→ **Data**:
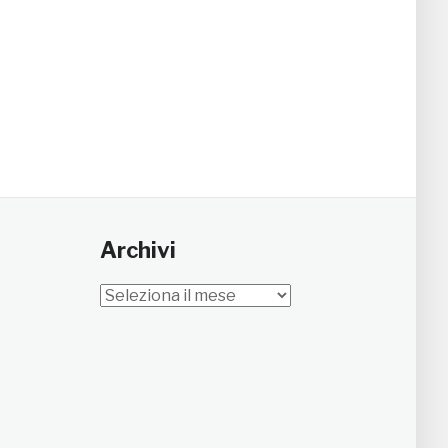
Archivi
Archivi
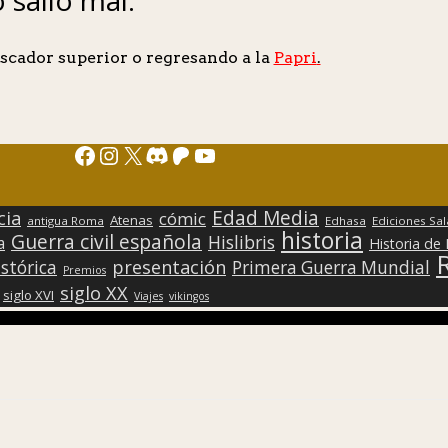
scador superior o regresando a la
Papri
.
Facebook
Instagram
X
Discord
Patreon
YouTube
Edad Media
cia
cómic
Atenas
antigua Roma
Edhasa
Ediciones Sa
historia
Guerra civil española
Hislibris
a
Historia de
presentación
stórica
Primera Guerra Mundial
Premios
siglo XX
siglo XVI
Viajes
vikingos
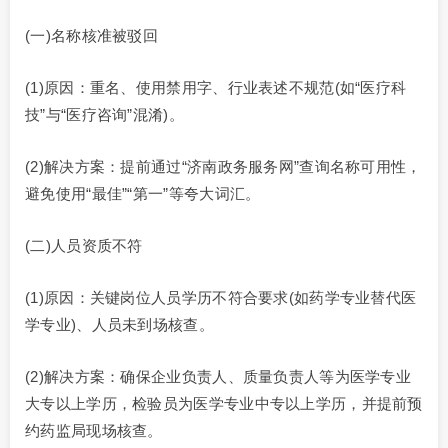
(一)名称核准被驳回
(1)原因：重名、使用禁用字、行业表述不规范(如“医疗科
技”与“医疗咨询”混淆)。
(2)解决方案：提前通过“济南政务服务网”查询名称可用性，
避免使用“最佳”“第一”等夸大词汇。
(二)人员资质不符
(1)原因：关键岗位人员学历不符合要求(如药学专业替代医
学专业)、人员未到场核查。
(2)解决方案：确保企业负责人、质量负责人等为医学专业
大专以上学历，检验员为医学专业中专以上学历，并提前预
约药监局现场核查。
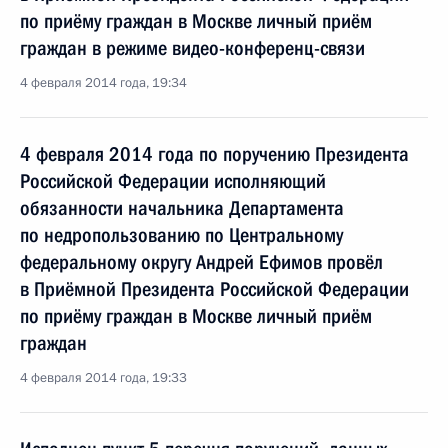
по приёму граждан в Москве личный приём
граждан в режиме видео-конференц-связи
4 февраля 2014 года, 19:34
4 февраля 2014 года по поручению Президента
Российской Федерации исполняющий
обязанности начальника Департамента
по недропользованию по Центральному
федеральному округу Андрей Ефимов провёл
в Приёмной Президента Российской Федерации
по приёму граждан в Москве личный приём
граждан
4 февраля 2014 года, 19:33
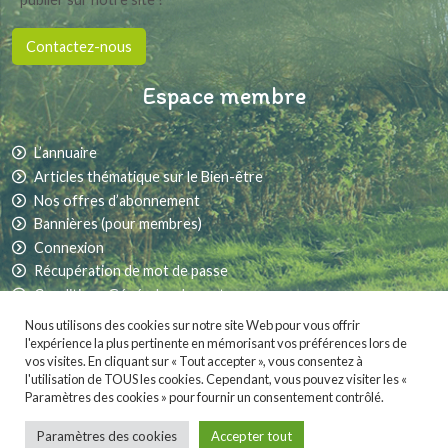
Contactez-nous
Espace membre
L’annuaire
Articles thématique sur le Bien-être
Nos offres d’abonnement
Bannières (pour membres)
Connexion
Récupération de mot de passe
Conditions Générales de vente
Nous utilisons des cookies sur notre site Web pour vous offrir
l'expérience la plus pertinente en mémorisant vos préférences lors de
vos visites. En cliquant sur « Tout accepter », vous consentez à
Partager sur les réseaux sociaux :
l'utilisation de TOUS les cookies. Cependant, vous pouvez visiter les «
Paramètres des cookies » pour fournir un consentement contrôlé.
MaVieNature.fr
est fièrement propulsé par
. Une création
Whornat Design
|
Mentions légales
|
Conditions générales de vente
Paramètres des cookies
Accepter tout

→ **Exercise**:
Reproduce word for word the stretch of the records from the line containing "Contactez-nous" through the end of the records.

→ **Result of this exercise**:
Contactez-nous
Espace membre
L’annuaire
Articles thématique sur le Bien-être
Nos offres d’abonnement
Bannières (pour membres)
Connexion
Récupération de mot de passe
Conditions Générales de vente
Nous utilisons des cookies sur notre site Web pour vous offrir
l'expérience la plus pertinente en mémorisant vos préférences lors de
vos visites. En cliquant sur « Tout accepter », vous consentez à
Partager sur les réseaux sociaux :
l'utilisation de TOUS les cookies. Cependant, vous pouvez visiter les «
Paramètres des cookies » pour fournir un consentement contrôlé.
MaVieNature.fr
est fièrement propulsé par
. Une création
Whornat Design
|
Mentions légales
|
Conditions générales de vente
Paramètres des cookies
Accepter tout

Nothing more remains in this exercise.